Wendy Mass has written 31 novels. Many of her novels, including 11 Birthdays, are coming-of-age stories that incorporate a magical element. Mass aims to inspire her audience of children, preteens, and teenagers through her works, which urge readers to live authentically and to treat others with kindness. 11 Birthdays is the first of five novels in Mass’s Willow Falls series.
In 11 Birthdays, both Leo and Amanda learn about the importance of prioritizing authenticity over the good opinions of others. This message runs through many of Mass’s works; she is aware that her young audience is at a stage of life where peer pressure and bullying are particularly prevalent, and her characters’ journeys model resilience and the importance of being true to oneself. For example, in Mass’s novel Every Soul a Star, a wise character counsels another that “[t]he trick is that as long as you know who you are, and what makes you happy, it doesn’t matter how others see you.”

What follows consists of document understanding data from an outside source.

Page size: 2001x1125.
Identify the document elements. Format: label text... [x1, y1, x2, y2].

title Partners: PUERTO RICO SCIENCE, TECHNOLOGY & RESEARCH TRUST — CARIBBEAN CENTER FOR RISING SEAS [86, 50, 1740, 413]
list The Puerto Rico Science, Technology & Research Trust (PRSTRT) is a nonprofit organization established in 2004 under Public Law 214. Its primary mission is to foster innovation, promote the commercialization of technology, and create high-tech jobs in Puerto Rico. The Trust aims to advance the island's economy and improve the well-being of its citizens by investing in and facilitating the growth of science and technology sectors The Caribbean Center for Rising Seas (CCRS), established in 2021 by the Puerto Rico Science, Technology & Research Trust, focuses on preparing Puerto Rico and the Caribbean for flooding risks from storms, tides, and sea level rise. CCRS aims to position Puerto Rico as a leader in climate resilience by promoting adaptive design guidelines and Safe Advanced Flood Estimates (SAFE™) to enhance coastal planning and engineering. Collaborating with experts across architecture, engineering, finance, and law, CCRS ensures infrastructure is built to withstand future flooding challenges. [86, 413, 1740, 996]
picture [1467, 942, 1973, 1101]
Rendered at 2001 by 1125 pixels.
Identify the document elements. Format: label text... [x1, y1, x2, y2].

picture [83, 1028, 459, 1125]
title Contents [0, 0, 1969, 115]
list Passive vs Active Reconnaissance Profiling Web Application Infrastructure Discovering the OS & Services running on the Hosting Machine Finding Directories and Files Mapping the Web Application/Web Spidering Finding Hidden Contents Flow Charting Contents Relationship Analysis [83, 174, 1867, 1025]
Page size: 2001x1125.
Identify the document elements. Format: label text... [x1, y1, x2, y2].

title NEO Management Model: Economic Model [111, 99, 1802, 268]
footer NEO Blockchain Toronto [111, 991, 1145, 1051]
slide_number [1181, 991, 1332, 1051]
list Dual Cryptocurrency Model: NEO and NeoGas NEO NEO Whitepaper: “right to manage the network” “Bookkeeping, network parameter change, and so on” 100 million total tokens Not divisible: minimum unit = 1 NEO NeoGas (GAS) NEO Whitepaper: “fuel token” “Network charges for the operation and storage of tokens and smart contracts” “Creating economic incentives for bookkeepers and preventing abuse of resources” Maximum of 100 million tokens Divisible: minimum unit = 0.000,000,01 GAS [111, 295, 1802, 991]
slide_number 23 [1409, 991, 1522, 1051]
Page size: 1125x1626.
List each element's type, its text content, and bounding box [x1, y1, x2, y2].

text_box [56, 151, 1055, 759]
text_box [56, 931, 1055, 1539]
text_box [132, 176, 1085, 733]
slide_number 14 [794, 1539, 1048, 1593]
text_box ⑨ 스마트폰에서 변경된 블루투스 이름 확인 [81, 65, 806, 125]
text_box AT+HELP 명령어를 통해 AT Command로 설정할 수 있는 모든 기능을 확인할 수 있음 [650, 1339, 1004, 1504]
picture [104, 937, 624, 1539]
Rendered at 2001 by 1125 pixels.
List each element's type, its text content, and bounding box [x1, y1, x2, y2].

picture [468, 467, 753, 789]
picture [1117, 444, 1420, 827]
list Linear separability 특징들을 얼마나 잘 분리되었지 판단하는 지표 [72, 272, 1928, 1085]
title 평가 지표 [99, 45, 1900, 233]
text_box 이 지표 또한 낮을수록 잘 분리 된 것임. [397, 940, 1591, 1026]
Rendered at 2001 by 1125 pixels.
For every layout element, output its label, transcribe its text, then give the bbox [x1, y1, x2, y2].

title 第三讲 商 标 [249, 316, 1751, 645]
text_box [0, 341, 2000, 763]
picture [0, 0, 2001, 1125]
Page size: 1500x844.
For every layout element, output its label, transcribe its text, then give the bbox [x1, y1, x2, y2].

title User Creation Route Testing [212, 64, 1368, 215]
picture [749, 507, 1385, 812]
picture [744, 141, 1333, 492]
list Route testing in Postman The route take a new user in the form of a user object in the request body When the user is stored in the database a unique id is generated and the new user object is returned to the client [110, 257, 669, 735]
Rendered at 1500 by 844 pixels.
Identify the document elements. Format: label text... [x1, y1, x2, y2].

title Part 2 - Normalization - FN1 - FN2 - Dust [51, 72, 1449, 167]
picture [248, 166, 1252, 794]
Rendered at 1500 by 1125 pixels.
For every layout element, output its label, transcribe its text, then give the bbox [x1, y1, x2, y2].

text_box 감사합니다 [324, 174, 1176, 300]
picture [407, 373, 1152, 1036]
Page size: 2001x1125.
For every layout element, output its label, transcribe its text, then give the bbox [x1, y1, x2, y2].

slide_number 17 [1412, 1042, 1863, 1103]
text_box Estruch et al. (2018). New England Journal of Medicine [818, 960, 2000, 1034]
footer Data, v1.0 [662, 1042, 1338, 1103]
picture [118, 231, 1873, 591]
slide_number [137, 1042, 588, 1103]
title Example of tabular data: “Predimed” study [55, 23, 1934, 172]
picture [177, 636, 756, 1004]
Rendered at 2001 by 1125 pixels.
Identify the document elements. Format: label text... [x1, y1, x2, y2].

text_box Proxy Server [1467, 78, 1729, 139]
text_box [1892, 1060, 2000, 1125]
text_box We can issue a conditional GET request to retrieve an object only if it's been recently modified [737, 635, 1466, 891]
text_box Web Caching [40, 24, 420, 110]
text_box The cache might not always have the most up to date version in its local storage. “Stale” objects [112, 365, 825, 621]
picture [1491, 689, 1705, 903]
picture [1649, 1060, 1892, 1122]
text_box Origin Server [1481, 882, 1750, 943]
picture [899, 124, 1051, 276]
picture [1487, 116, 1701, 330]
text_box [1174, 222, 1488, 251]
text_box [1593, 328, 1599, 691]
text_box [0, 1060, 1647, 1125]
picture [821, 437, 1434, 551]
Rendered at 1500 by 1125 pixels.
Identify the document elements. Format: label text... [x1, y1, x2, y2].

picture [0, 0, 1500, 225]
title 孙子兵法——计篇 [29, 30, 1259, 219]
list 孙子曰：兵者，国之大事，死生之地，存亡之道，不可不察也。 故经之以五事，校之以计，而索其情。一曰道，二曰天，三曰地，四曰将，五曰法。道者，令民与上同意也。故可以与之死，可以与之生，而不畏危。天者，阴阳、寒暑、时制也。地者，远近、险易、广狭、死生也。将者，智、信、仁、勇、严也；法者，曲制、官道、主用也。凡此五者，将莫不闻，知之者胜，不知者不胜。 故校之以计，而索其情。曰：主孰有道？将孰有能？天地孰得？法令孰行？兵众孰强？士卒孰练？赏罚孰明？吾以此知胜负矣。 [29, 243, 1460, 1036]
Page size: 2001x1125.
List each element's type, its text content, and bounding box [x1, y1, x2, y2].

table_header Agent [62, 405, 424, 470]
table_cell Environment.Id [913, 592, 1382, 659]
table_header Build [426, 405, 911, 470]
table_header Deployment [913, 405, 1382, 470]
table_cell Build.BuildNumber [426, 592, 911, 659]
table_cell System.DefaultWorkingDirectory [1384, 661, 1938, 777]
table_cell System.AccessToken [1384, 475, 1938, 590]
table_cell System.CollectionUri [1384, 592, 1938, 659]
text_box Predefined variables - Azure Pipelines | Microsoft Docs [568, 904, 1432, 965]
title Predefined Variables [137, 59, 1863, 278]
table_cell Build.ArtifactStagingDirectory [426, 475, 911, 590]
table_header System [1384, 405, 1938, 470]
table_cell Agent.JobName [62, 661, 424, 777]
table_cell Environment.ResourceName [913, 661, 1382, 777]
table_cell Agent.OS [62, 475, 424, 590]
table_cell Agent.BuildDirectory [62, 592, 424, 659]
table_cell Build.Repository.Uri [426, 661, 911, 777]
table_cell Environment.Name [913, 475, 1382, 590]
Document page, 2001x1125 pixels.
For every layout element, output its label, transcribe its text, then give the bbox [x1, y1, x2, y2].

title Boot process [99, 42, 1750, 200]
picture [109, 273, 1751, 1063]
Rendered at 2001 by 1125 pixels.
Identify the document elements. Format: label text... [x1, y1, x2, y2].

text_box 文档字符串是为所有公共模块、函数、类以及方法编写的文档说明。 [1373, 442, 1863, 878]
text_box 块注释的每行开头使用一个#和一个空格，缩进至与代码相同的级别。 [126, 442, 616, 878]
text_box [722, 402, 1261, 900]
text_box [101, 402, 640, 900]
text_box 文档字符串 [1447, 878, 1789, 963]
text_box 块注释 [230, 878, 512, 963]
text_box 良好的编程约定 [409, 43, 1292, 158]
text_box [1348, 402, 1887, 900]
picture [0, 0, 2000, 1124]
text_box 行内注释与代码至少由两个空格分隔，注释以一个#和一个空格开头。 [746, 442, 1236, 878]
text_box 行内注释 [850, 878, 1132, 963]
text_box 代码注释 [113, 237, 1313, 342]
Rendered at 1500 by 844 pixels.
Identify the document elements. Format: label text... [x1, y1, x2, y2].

Mass also impresses on her readers the importance of empathy; many of her characters, both protagonists and side characters, suffer silently with feelings of sadness and loneliness or struggle with decisions or challenges that other characters are unaware of. Through these characters, Mass reminds her audience that it is impossible to know how others are feeling, and therefore that it is important to treat people with gentleness and kindness. In The Candymakers, one character reminds another to “[b]e kind, for everyone you meet is fighting a battle you know nothing about.” By creating characters who feel excluded or upset, Mass normalizes these feelings and challenges for the readers, who may have similar experiences (Mass, Wendy. “About Me.” Wendy Mass, 2023).
This trope, named after the 1993 film Groundhog Day, refers to a storyline where a character (or characters) is trapped in a loop of a perpetually repeating day. All characters experience the replay of the day, but only the focal character (or characters, as in 11 Birthdays) is aware of phenomenon and usually finds it maddening and frustrating.
To break the cycle of repeating time, the main character(s) must discover what is causing the loop and make a change or correction to allow time to return to its usual passage. This change often involves characters righting a wrong, such as in the case of Amanda and Leo in 11 Birthdays, who need to repair their friendship to break the enchantment that forces them to repeat their 11th birthday (“Groundhog Day Loop.” TV Tropes, 2023).